- Raoul VolfoniGrand sage
Les élèves s'ennuient au collège. Cette information, très nouvelle (de mon temps, on ne s'ennuyait pas à l'école, jamais. Plutôt mourir) – cette information, disais-je, justifie qu'on réforme à la truelle ledit collège, pour que les élèves ne s'y ennuient plus, qu'ils apprennent dans la joie et la bonne humeur, qu'ils donnent du sens à leurs apprentissages... Imaginez le bonheur : plus jamais la question "madame, à quoi ça sert d'apprendre ça ?" : il suffira de renvoyer l'élève à la compétence "donner du sens à ses apprentissages" (de quoi ? répondra-t-il, l'oeil torve et la mâchoire pendante) et on n'aura plus à essayer de justifier l'utilité d'une discipline aussi incongrue que l'histoire , par exemple.
Or donc, les élèves s'ennuient au collège, c'est la ministre qui l'a dit. Enfin : 71% des élèves de quartiers populaires sondés en 2010 disaient s'ennuyer à l'école (dans le primaire et le secondaire). Ce chiffre inclut ceux qui s'ennuient "quelquefois", parce qu'on sait bien que ces pauvres petits ont juste essayé de couvrir leurs enseignants miteux en minimisant leur ennui. Parce qu'ils ont bon fond.
En même temps, se dit l'observateur un brin lucide, sur une journée de – mettons – six heures de cours, il est difficile d'être au taquet du début à la fin, sans passer par cinq minutes où on se demande ce qu'il y a à la cantine au lieu de de se passionner pour tout ce qui se raconte. On y est tous passés, et même aujourd'hui, dans nos vies épanouissantes d'adultes, il nous arrive de nous faire tartir puissance mille. Pendant les réunions consacrées à la projection à peine commentée de diaporamas, par exemple. Certes, nous répondent les hautes huiles pédagogiques du pays, mais avec la réforme, ce sera la fin de l'ennui. Un genre de mutation de l'espèce collégienne, qui ne saura plus ce que c'est que de s'ennuyer.
+---+
Consignes:
a – D'après le texte sur l'ennui au collège, quelle proportion des élèves de quartiers populaires sondés en 2010 disaient s'ennuyer à l'école ?
b – Poursuivez le texte sur l'ennui au collège à partir de sa dernière phrase.

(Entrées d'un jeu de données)
+---+
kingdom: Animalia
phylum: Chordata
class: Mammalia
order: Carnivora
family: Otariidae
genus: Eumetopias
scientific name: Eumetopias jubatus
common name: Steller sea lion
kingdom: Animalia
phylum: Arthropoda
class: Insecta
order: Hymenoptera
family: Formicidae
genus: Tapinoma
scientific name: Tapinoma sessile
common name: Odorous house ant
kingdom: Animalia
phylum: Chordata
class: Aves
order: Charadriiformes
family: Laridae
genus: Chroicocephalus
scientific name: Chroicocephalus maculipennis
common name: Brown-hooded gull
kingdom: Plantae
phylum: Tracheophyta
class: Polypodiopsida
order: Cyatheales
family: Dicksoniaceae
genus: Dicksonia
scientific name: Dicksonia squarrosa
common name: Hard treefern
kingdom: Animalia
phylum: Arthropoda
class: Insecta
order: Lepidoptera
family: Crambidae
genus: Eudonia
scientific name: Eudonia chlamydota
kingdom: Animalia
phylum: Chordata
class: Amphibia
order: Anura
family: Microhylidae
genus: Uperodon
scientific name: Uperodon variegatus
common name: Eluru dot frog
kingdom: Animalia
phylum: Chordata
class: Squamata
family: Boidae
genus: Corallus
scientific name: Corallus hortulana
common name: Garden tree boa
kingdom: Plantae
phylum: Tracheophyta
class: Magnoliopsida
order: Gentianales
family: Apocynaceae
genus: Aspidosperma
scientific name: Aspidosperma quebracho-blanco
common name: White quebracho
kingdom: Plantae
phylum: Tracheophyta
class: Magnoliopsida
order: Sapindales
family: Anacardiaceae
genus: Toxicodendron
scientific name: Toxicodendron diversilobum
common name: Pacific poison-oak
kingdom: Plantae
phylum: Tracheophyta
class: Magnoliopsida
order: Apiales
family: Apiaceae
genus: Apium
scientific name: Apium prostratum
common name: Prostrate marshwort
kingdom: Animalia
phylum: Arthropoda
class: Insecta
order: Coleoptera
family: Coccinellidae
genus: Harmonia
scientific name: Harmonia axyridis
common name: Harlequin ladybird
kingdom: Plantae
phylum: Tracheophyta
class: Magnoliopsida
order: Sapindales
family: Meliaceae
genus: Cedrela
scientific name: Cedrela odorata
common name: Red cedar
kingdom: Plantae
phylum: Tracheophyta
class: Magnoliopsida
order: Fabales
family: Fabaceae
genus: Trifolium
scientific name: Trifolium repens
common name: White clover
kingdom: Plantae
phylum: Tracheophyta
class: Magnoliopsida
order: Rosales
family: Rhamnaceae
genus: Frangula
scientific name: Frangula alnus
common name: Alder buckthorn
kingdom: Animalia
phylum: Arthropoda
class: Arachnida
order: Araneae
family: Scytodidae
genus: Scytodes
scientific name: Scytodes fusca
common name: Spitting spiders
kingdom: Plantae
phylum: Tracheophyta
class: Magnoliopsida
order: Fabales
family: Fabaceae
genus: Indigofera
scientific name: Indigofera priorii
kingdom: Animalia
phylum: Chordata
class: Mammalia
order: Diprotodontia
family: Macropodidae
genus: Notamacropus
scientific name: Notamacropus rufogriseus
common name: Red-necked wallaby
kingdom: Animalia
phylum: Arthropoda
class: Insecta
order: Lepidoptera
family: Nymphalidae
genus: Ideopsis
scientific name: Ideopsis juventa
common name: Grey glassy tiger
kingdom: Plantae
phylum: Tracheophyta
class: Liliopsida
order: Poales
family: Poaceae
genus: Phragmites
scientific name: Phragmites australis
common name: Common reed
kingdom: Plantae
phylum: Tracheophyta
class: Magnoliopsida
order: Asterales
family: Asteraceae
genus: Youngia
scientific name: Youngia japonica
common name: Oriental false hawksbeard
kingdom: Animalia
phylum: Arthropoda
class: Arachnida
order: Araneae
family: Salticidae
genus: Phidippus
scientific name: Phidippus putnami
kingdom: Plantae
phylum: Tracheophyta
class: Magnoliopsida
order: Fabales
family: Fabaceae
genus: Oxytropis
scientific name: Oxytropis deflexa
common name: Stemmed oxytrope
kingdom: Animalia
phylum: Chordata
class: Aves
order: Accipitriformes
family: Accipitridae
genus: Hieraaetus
+---+
Réponses fournies:
a – 71 % d'entre eux.

b –
Expliquez-nous donc, demandons-nous, avides, expliquez-nous donc, ô hautes huiles, comment cette mutation adviendra ! Fastoche, nous répondent, magnanimes, ces chères hautes huiles : on va donner du sens aux apprentissages, grâce à l'interdisciplinarité et à la pratique. Et de nous démontrer que pour fabriquer un château de sable, le mouflet fait de l'histoire (le château, évolution à travers les siècles), de la géométrie dans l'espace (maman, ma tour elle est pas bien ronde partout !), de la technologie (parce que c'est une discipline à convoquer pour toute "pratique" qui se respecte) et encore plein d'autres trucs. Et ce faisant, il apprend, sans s'en rendre compte, il lie les apprentissages les uns aux autres, et il ne s'ennuie pas. Bilan des courses, ses acquis sont à la fois ludiques et bien plus solides que si un prof grisâtre lui avait transmis ses connaissances dans une salle de classe tout aussi grisâtre. On va donc transposer ça au collège, avec les EPI, enseignements pratiques interdisciplinaires, et le premier qui dit EPItaphe ou EPIcétou, je le dénonce à l'inspecteur. Grâce à ces EPI, l'ennui se tordra de douleur comme un démon aspergé d'eau bénite et disparaîtra dans une petite fumée rigolote. Montrez-nous, supplions-nous, encore plus avides de savoir, montrez-nous des exemples d'EPI, que nous sachions comment faire...
Bon, parce que c'est vous, consentent les hautes huiles. Et l'académie de Lyon de nous déballer un exemple d'EPI réalisable en français, sous le titre de "éloge de la différence et développement durable". Vous ne voyez pas le rapport entre les deux ? Normal, c'est le principe même des EPI. Il s'agit d'un "travail d’écriture collective et de mise en voix d’un court texte élogieux adressé en voix off à un légume de forme atypique par un groupe d’élèves de 6ème ou à un objet scolaire par une classe de 4ème équipé(e) de tablettes" (orthographe d'origine, il existe donc des classes mâles et des classes femelles. Prenez des notes au lieu de ricaner).
Imaginez-vous la liesse qui s'emparera de la classe lorsque le professeur annoncera le thème du travail ? Imaginez-vous la passion suscitée par cette activité, ou plutôt, devrais-je dire, par ce moment de communion offert aux apprenants ? Ne me dites pas que ça ne vous a pas manqué, lorsque vous étiez en sixième. Que n'auriez-vous pas donné pour une séance consacrée à l'éloge d'une patate moche ou d'une poire marrante, avec un petit texte dûment mis en voix, un petit film avec la poire ou la patate en vedette, et la mise en scène qui va bien ?
-Madame, j'ai pas pu ramener de légume parce que ma mère elle a pas voulu m'en donner.
-Madame, c'est noté ?
-Eh, Madame, vous avez vu, y a Hugo qui a ramené une carotte en forme de zgueg !
-Madame, ma tablette veut pas s'allumer, je fais quoi ?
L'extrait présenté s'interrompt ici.